Second, quinoa tastes great on its own, unlike other whole grains such as millet. (Add a bit of olive oil, sea salt and lemon juice or a bit of garlic and – yum! Then, add a touch of nutritional yeast or Parmesan cheese and you’ve got yourself a meal; or at least a side dish.)
How is Quinoa used in recipes? Some Quinoa Recipes:
Quinoa is a pseudo cereal; it is a seed that is similar looking to millet but can extend itself beautifully into most cereal based recipes.
Cooked quinoa seeds become fluffy and creamy, yet maintains a slight crunch. It has a delicate and subtly nutty flavour, versatile for breakfast (as a cereal), lunch (as a salad) or dinner (as a side).
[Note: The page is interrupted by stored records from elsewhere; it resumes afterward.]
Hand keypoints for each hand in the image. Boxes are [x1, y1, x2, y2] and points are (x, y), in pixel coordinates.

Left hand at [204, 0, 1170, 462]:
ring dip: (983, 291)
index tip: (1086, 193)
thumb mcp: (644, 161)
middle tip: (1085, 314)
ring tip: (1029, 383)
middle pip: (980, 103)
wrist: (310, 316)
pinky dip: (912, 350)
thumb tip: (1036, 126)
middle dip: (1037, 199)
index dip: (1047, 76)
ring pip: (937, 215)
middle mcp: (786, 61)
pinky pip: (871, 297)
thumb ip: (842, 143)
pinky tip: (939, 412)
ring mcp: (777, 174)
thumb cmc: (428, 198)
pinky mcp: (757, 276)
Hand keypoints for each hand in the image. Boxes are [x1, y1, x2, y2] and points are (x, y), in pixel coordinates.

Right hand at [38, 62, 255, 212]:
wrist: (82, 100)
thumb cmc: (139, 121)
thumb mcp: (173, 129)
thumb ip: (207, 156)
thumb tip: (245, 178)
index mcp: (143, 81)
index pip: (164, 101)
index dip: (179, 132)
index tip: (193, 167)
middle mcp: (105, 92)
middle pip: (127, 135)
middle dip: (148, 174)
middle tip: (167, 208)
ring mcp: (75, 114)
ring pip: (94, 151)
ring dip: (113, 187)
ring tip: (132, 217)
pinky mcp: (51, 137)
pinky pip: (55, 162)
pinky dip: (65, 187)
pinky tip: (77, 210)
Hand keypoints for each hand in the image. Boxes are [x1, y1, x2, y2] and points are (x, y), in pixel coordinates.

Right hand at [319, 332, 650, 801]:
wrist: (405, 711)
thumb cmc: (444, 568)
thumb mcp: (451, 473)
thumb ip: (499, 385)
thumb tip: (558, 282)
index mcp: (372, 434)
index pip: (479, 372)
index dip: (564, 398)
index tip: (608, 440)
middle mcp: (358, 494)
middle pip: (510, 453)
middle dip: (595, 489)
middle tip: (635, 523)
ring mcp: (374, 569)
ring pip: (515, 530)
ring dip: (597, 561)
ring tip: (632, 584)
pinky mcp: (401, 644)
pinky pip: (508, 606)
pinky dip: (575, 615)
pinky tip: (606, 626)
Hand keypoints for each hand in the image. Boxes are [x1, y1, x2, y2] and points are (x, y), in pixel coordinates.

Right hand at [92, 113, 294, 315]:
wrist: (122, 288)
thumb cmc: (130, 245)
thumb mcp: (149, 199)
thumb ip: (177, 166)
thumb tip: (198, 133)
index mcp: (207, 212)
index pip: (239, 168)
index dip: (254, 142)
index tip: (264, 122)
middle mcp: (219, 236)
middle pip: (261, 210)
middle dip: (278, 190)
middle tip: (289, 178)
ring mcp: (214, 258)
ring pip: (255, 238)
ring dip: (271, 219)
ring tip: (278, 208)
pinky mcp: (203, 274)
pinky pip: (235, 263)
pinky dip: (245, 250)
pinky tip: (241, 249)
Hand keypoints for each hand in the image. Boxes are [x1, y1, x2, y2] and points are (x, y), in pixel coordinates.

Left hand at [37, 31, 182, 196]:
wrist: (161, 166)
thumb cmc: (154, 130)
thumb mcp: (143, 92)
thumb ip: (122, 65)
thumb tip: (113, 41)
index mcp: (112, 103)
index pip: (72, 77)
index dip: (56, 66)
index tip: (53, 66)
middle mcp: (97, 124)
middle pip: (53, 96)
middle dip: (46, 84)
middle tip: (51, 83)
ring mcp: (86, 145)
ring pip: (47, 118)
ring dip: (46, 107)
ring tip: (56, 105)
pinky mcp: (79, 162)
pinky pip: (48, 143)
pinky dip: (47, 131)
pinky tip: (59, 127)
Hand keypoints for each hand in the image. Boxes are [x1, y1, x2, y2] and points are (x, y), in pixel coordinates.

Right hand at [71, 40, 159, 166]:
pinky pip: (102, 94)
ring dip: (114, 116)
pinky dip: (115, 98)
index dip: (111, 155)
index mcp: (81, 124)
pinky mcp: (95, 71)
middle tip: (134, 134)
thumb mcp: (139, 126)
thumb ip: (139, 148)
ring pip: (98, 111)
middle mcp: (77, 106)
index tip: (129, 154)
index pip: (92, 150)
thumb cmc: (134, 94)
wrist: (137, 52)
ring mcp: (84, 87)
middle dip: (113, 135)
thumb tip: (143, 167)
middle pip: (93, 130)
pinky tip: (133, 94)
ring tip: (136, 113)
Use quinoa in just about any recipe calling for rice or another whole grain, such as rice salads, couscous recipes or pilaffs. You can keep some cooked quinoa on hand to toss into salads.
Add a handful of quinoa to your favourite soup recipe while it’s simmering to give it a bit of protein or try it plain with a saucy vegetable stir-fry.
Sprinkle it on salads
One of the most popular ways to prepare quinoa is to add some veggies and a dressing to make an easy quinoa salad.
- You can also swap white rice for quinoa alongside any kind of vegetable stir-fry.
- A new way to make quinoa is just like you would make a fried rice dish – quinoa fried “rice”!
- And, quinoa also makes a great hot breakfast cereal, similar to oatmeal. Swap out your usual oatmeal for some quinoa flakes which cook just as quickly.
Quinoa is an excellent food for all from children, adults to seniors. Its high nutritional value makes it useful for children who need nutrition for adequate growth, those training for sports, people who are managing diabetes and those who just want to fuel better for a healthier life.
Quinoa which was once an imported and expensive grain is now affordable to Indians at large due to the efforts of CFTRI. CFTRI developed agrotechnology for Quinoa to grow even in marginal soils of India, thus helping empower farmers. CFTRI has also rendered processing protocols for post-harvest management.
A daily portion of Quinoa would help you get healthier and have more energy for the day.